Question about std::env::args()

While the library documentation sounds a bit mysterious, the purpose of the zeroth argument is to allow the program to be known under many names and change behaviour based on how it was called. This is used e.g. by busybox to pack as much functionality as possible while offering traditional Unix command line usage.

2 Likes

There are two interlocking issues here.

The first is that the Unix kernel (including non-Unix unix-alikes, like Linux) treats the argument vector for a program as a userland concern. The process for launching a program (via the exec family of syscalls) takes both a path to a program, and an argument vector, and the launched program receives the argument vector verbatim in a predictable place. In theory, you can put anything you want there, so long as it's a null-terminated sequence of null-terminated strings.

The second is that the Unix userland (ditto unix-alikes) makes very strong conventional expectations around the environment programs run in, which is also maintained by the user side of the programming environment. While the kernel may not care, nearly every unix program expects that argv[0] will indicate the name of the program, and nearly every unix program that runs another program will pass the path as argument zero.

Your program will be "correct" in both senses if it starts processing options and arguments from argv[1] on unix-like platforms. Only programs deliberately designed to break those conventions will ever call you with something other than the path of the program at the start of the argument vector, and only programs deliberately designed to expect it will treat argv[0] any other way. Tools like clap build on this, and will not treat the first element as anything other than a program name.
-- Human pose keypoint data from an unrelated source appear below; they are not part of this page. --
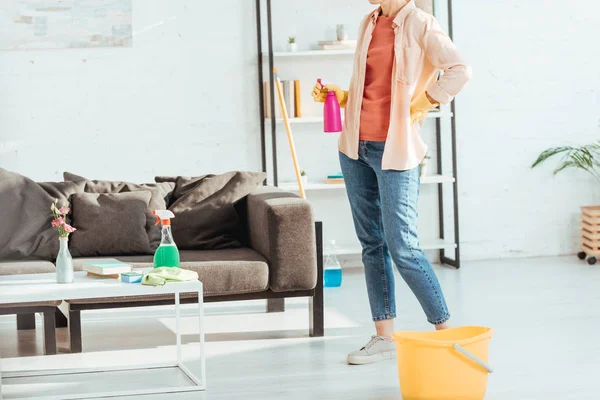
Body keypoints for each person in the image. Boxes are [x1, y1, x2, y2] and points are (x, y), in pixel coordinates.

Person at [312, 0, 471, 365]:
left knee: (405, 247)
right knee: (372, 243)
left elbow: (460, 70)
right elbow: (374, 87)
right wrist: (345, 96)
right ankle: (385, 338)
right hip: (354, 146)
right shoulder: (369, 22)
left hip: (395, 149)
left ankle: (447, 335)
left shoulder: (421, 23)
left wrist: (426, 101)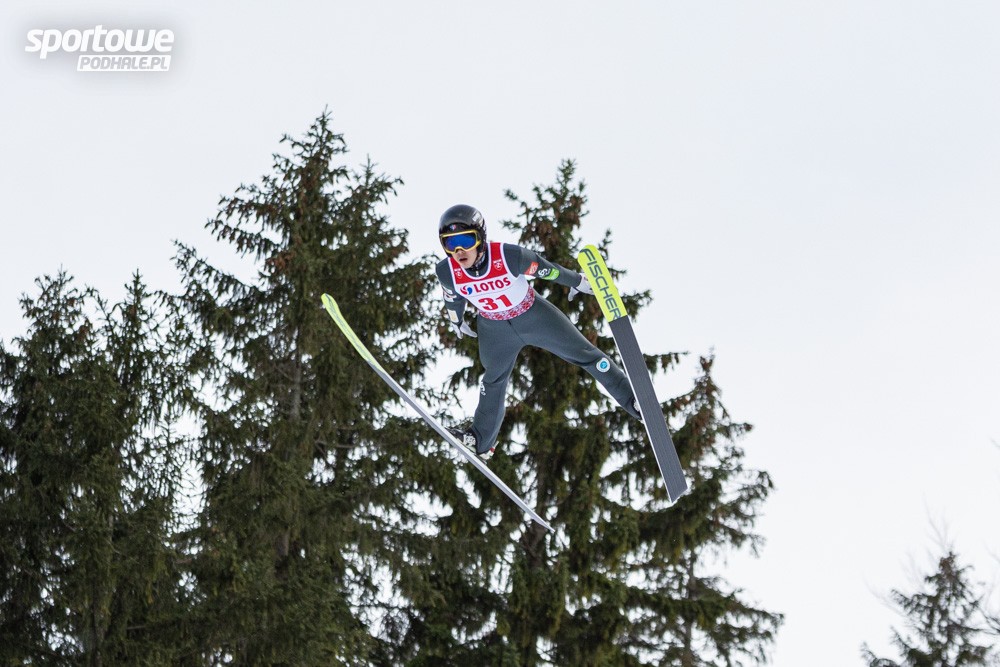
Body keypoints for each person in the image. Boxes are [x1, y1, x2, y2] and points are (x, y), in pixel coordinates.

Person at [435, 204, 642, 460]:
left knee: (585, 354)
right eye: (450, 243)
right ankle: (480, 441)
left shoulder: (508, 256)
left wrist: (577, 281)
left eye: (466, 240)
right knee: (492, 381)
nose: (459, 251)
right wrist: (456, 320)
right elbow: (452, 297)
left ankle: (634, 400)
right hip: (494, 329)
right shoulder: (447, 271)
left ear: (481, 238)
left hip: (533, 315)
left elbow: (547, 269)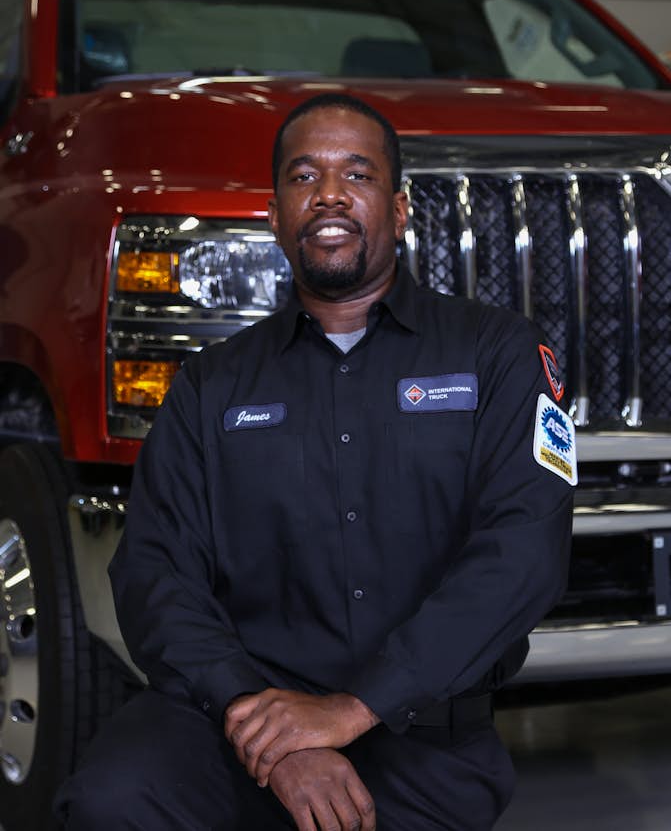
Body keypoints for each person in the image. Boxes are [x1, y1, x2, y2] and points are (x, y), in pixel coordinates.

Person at [55, 93, 575, 830]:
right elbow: (154, 571)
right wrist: (268, 729)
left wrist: (352, 710)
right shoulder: (210, 386)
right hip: (237, 722)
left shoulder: (496, 354)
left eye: (356, 175)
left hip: (421, 731)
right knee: (113, 798)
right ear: (274, 215)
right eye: (304, 177)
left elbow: (522, 555)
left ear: (397, 210)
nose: (329, 194)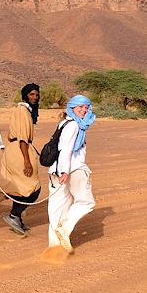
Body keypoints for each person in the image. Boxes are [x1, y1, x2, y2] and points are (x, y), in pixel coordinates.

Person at [47, 95, 97, 253]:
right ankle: (65, 228)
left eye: (86, 107)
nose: (84, 110)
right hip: (72, 169)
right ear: (72, 108)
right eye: (80, 107)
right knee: (86, 202)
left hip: (56, 171)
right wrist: (64, 171)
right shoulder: (75, 125)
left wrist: (61, 171)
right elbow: (67, 149)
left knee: (57, 208)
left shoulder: (64, 123)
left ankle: (55, 248)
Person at [0, 83, 42, 235]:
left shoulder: (25, 110)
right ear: (25, 96)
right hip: (20, 150)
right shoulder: (23, 110)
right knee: (34, 188)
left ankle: (16, 218)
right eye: (31, 94)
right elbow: (23, 137)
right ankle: (14, 215)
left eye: (36, 94)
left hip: (17, 149)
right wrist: (27, 161)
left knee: (21, 187)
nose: (35, 97)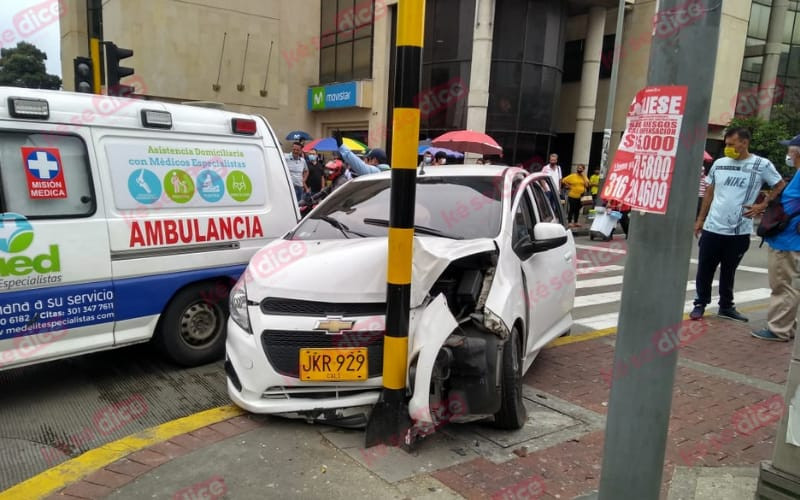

The caution is simply this: while this is a convention, there's no guarantee. You cannot use argv[0] to make security decisions within your program. Treat it as informational.

3 Likes

Thanks, all. I think what it really boils down to is that I was hoping the documentation itself would explicitly guarantee something equivalent to "if argv[0] exists it will take the 'program name role', but not might be. argv[1] and beyond correspond to options supplied to the program".

1 Like

The documentation of the API can't say that, because the API does not care. It is documentation (specification) of the shell that says (in section 2.9.1, subsection “Command Search and Execution”, point 1.e.i.b.):

Otherwise, the shell executes the utility in a separate utility environment (see Shell Execution Environment) with actions equivalent to calling the execl () function as defined in the System Interfaces volume of POSIX.1-2017 with the path argument set to the pathname resulting from the search, arg 0 set to the command name, and the remaining execl () arguments set to the command arguments (if any) and the null terminator.

Since shell does it, programs expect it, so other programs call them the same way – with some notable exceptions like login, which sets arg[0] to "-".

And POSIX recommends it for posix_spawn():

The value in argv[0] should point to a filename string that is associated with the process image being started by the posix_spawn() or posix_spawnp() function.

and exec*():

The value in argv[0] should point to a filename string that is associated with the process being started by one of the exec functions.

This topic was automatically closed 90 days after the last reply. We invite you to open a new topic if you have further questions or comments.